Our study compared the pharmacokinetics between irinotecan-loaded microspheres and intravenous infusion in the same patients. Our results showed similar irinotecan release via both delivery methods, although injection times were different. However, the irinotecan concentrations at 1 h and 2 h after TANDEM-IRI showed slower drug release. The AUC and Cmax of SN-38, the active metabolite of irinotecan, in dose-normalization had significantly higher values in TANDEM-IRI than in FOLFIRI, which could achieve more effective anti-tumor effect. This suggests that irinotecan delivered directly into the liver was converted more effectively to SN-38 compared with the systemic delivery. Previous literature reported that a low dose continuous infusion of irinotecan showed higher value of metabolic SN-38 / irinotecan AUC ratio when compared with a commonly used short infusion schedule [17]. The slow drug release of TANDEM-IRI and lower dose administration could also lead to effective metabolism. The tmax of SN-38 in TANDEM-IRI was longer than that of FOLFIRI. This could suggest the slow irinotecan release of TANDEM-IRI.
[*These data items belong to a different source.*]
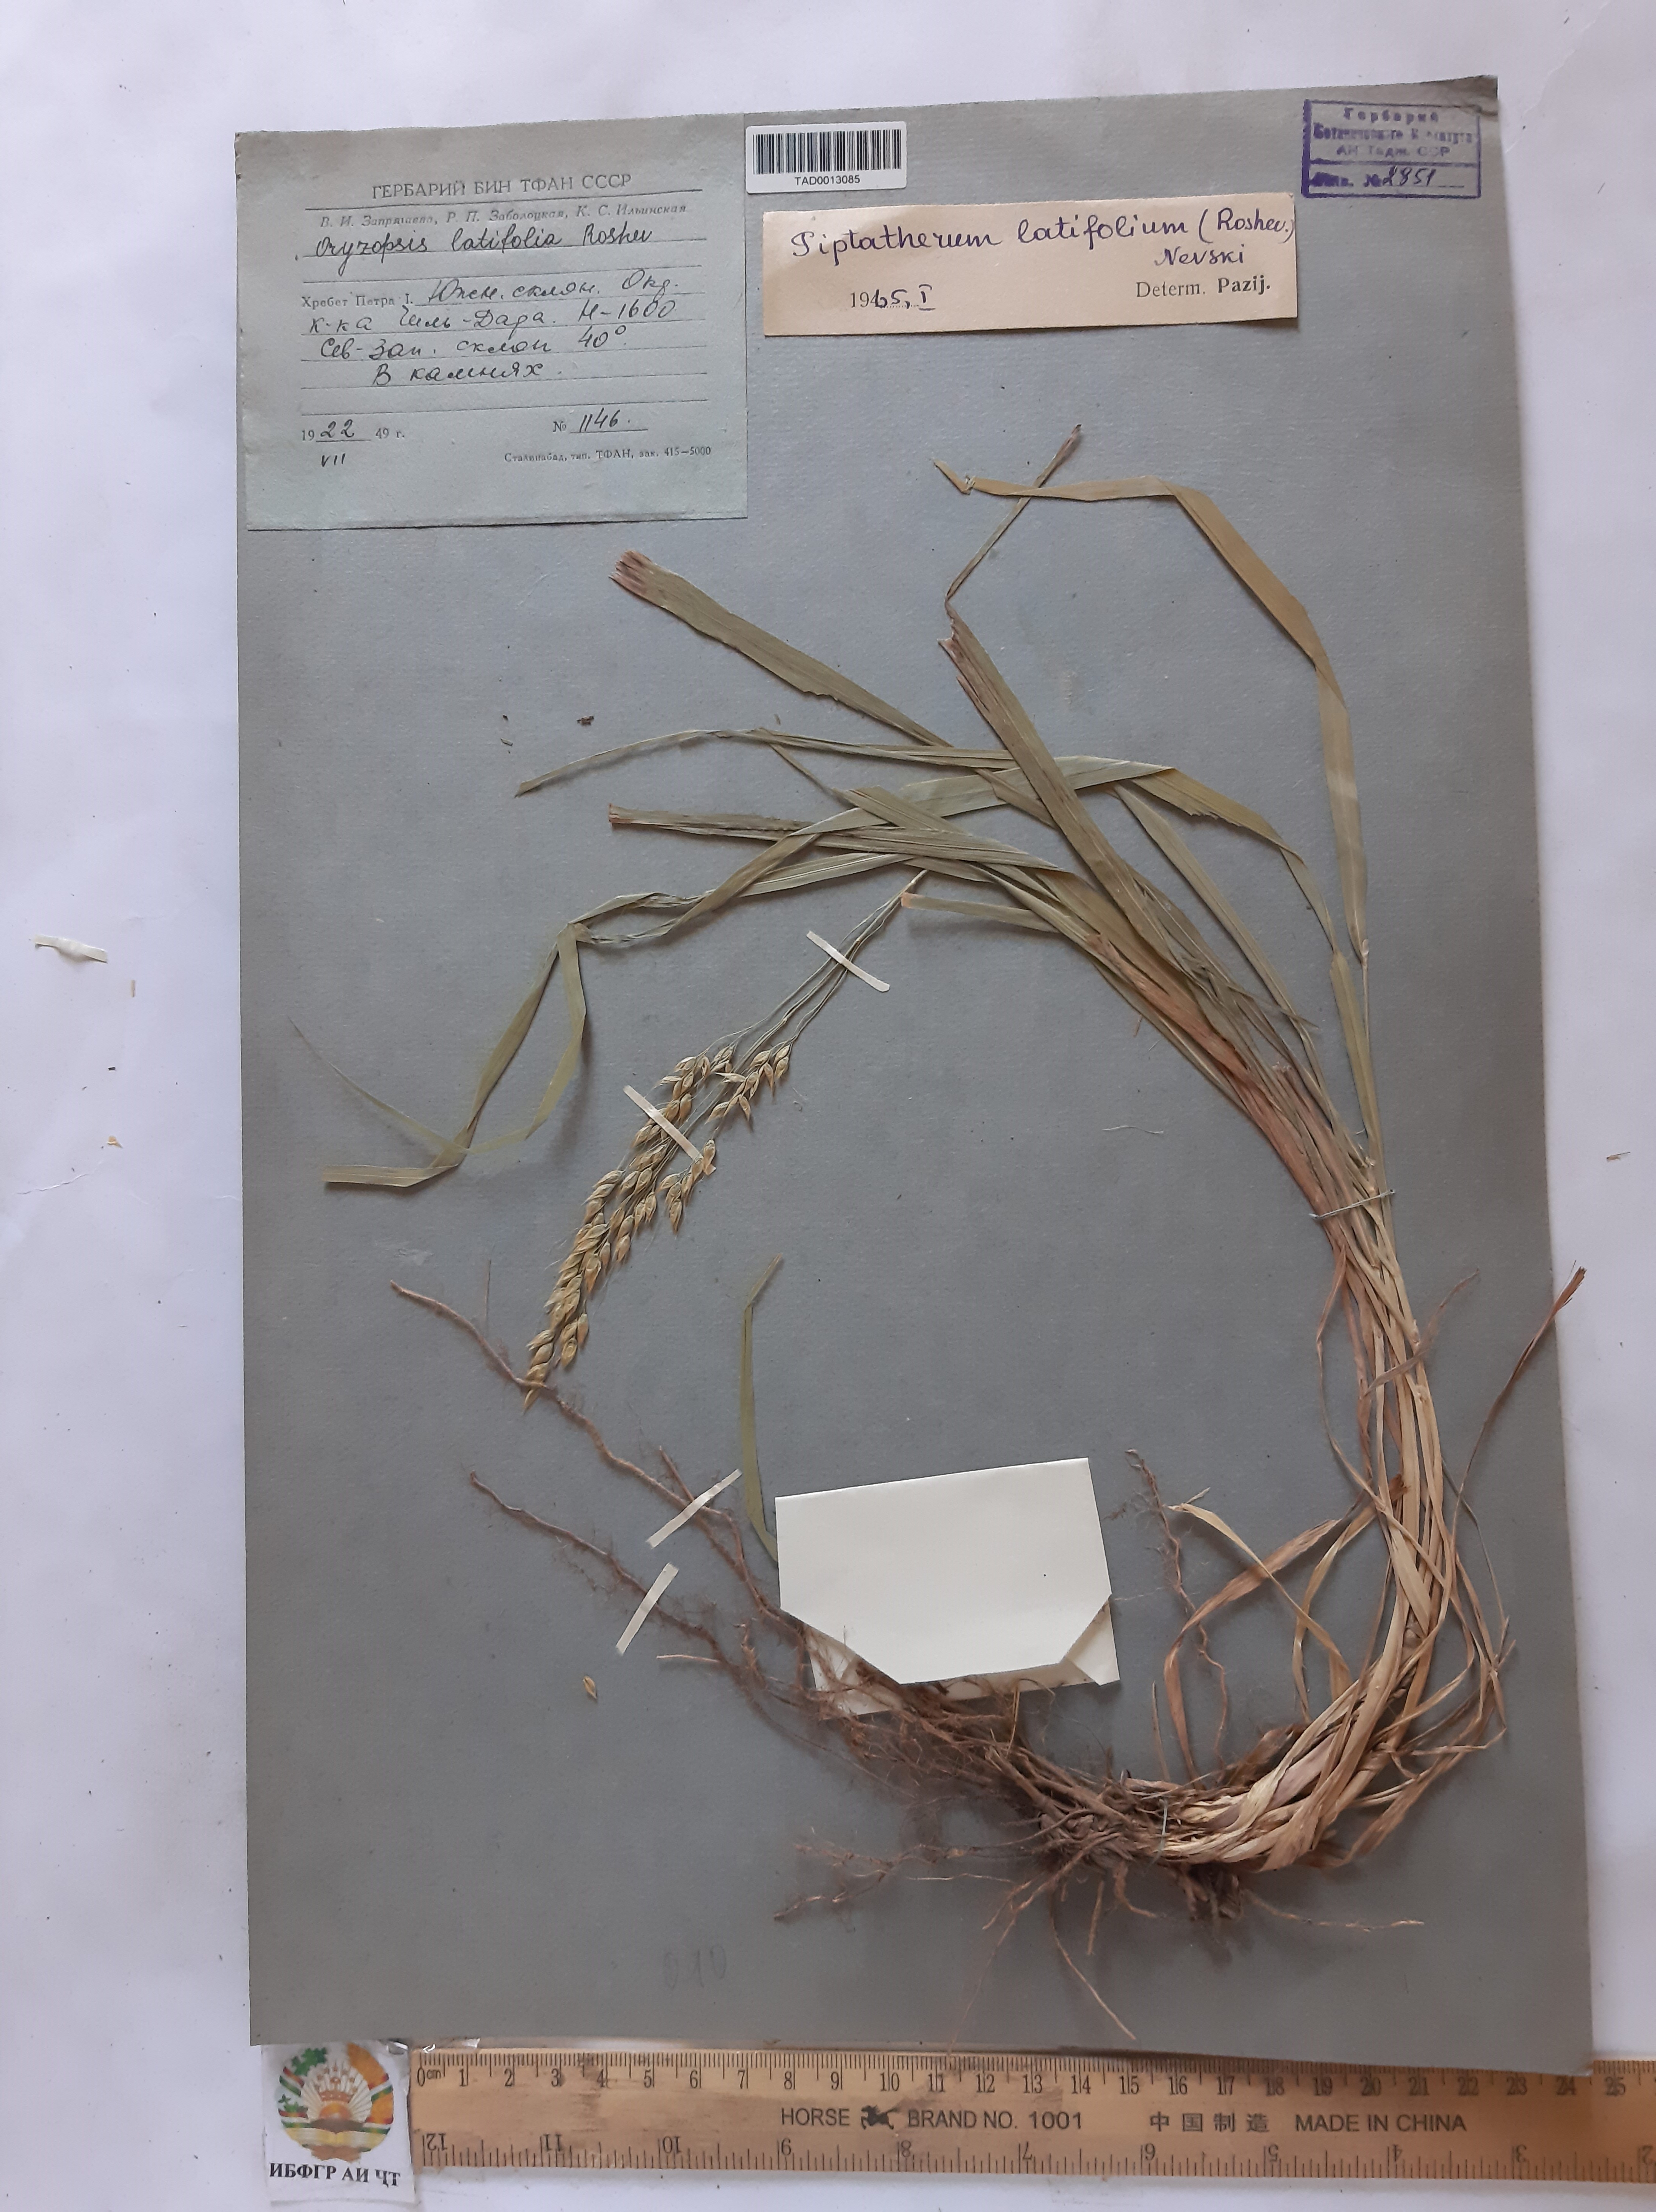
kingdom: Plantae
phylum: Tracheophyta
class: Liliopsida
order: Poales
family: Poaceae
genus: Piptatherum
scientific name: Piptatherum latifolium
Previous literature argued that lobar delivery of irinotecan-loaded microspheres could be more effective than selective delivery for the treatment of occult liver metastases and the activation of irinotecan to SN-38 by normal hepatocytes [18]. However, a study using an animal liver tumor model showed that selective TANDEM-IRI achieved a high tumor concentration of SN-38 [19]. Our current study also demonstrated that irinotecan successfully converted SN-38 by the selective injection. The treatment of occult metastases may not be relevant in many patients with advanced diseases.

The combination of TANDEM-IRI TACE with FOLFIRI achieved the response rate of 55.6% and PFS of 8.1 months in patients who had previously failed an oxaliplatin regimen. These results might be due to lower disease burden and patient selection.

There are several limitations in this current study. First, this was a study with a small sample size. Only patients with PS 0 were treated although patients with PS 0–2 were eligible in this study. Therefore, evaluations in this treatment for patients with severe PS are needed. Second, various doses of irinotecan were delivered by TANDEM-IRI because the endpoint of injection was stasis of the hepatic blood flow. Consequently, the maximum dose of 200 mg irinotecan was fully administrated in only one patient. A larger scale phase II study is need.

Conclusions

This dose escalation study indicated TACE using irinotecan loaded TANDEM at a dose of 100 mg per 1 mL microspheres was tolerable and safe combined with FOLFIRI. Selective TACE for mCRC was technically feasible using a TACE navigation system. TANDEM-IRI resulted in a higher plasma concentration and AUC of SN-38 than treatment with FOLFIRI.